* **Supplied material**
>>>
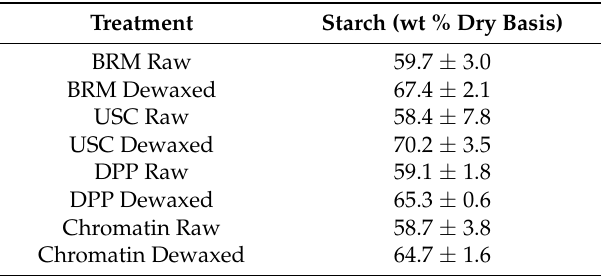
Table 3. Starch contents of raw and dewaxed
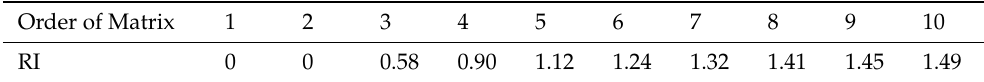
Table 1. The standard values of RI. Order of Matrix RI After verification, the subjective weight is calculated by Equation (9) as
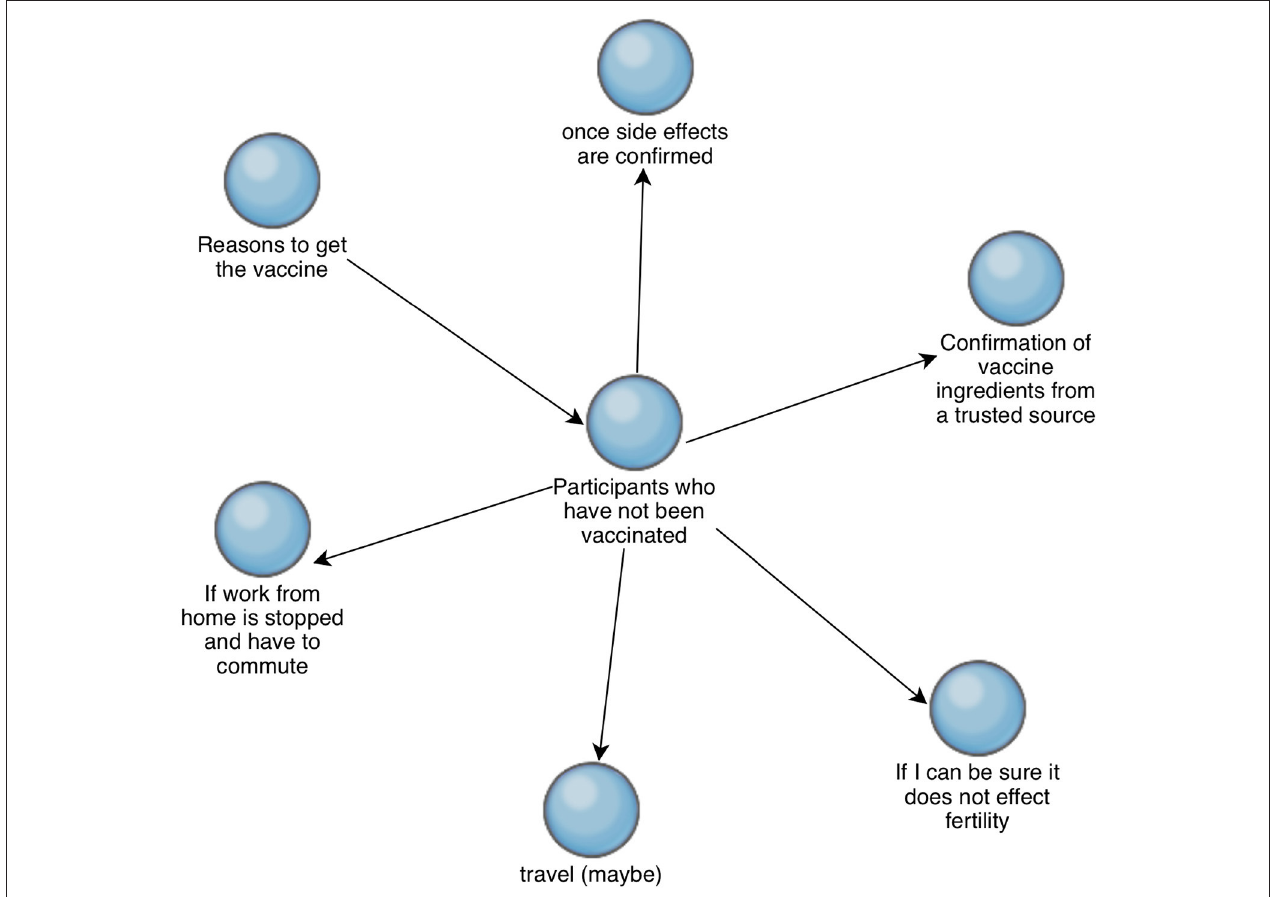
FIGURE 4 | Health Belief Model from Abraham and Sheeran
<<<
* **Exercise**
Write out the material above exactly, and omit the pictures it holds.

* **Written reply**
Table 3. Starch contents of raw and dewaxed
Table 1. The standard values of RI. Order of Matrix RI After verification, the subjective weight is calculated by Equation (9) as
FIGURE 4 | Health Belief Model from Abraham and Sheeran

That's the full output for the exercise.